Хозяин бабочек (ЛП) - Олейник Тата. Страница 17
— Черепашье яйцо это, а не небожитель! И где мой меч⁈
Я промолчал. Отрезвление никак не улучшало характер Сакаямы, наоборот, сейчас я находил, что в пьяном виде он был гораздо приятнее в общении. Например, полной неспособностью это самое общение осуществлять. Одарив меня целым выводком черепашьих яиц, рогатых демонов преисподней и обитателей отхожих мест, Сакаяма потопал к развалинам, чтобы разыскать себе там какое-нибудь оружие. Ни ножей, ни серпов, ни цепов, на которые он надеялся, найти не удалось. Лишь в одном из чудом не сгоревших сараев он обнаружил полностью деревянные грабли на длинной ручке и вернулся к костру, перекинув их через плечо.
— Хватит рассиживаться, — рявкнул он. — Мы выступаем!
— А вы знаете где мы находимся и в какую сторону нам нужно выступать?
— В час, когда я не смогу отличить собственную задницу от северо-запада, я сам отрублю себе голову своим мечом!
— Своими граблями, — вежливо поправил я. — Может, нам все же лучше переночевать здесь, вечер уже довольно скоро, у нас ни палаток, ничего, а тут хоть какие-то укрытия есть.

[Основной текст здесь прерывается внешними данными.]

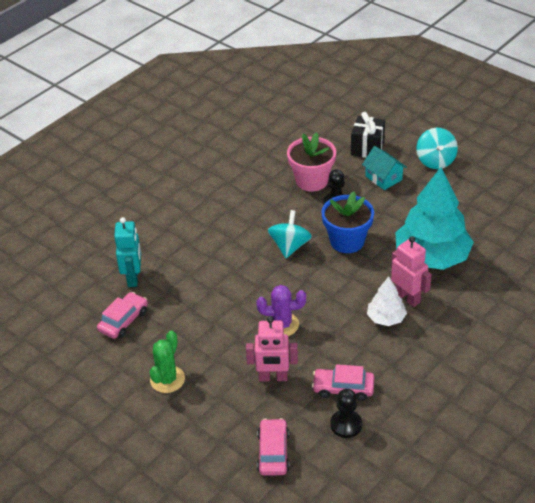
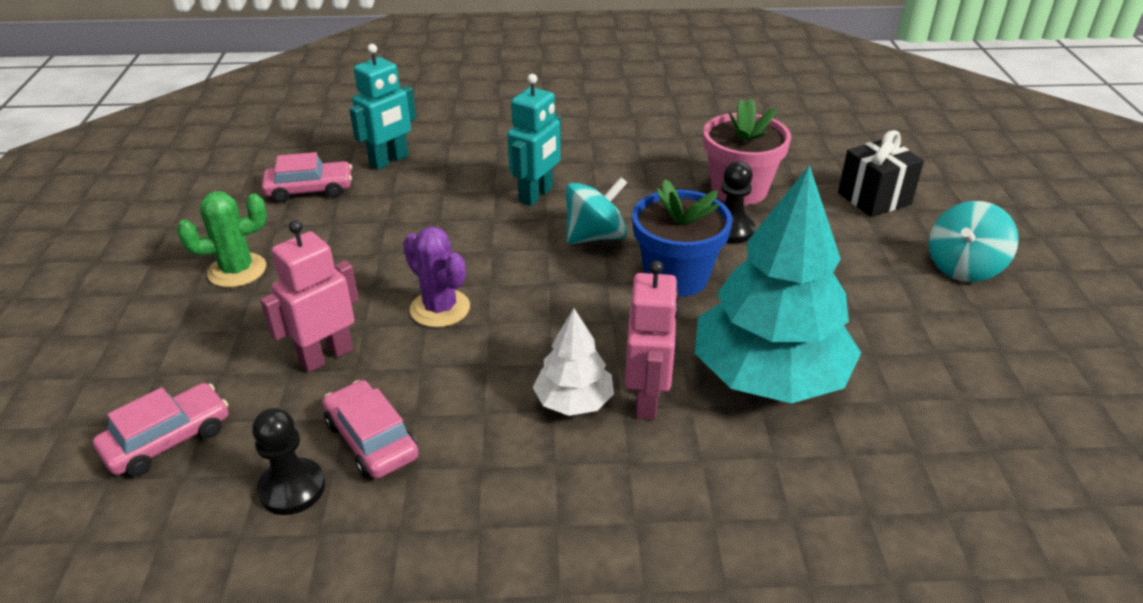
camera: 45 degrees right, 5 degrees down
pink robot [246,316,298,381] -> pink robot turned 90 degrees clockwise [260,220,359,372]
turquoise house [362,146,407,190] -> none
none -> turquoise robot [507,74,561,206]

— Ты что, гладкобедрая красотка, чтоб тебя укрывать? Сладкий колобок, который растает от дождя? Вставай, солдат!
С этими словами Сакаяма одним взмахом граблей разметал костер, подняв такую тучу золы, что мы с ним еще долго кашляли и терли глаза, которые у Сакаямы стали красные, как сливы. Мне показалось, что вычищая пятачок от забившегося туда пепла, Сакаяма несколько недоуменно ощупывал его, но никаких вопросов он не задавал, и я решил пустить все на самотек. Если человек не понимает, что у него вместо головы — свиная башка, это его сложности, я так считаю. Особенно если у этого человека такие проблемы с контролем гнева. И грабли.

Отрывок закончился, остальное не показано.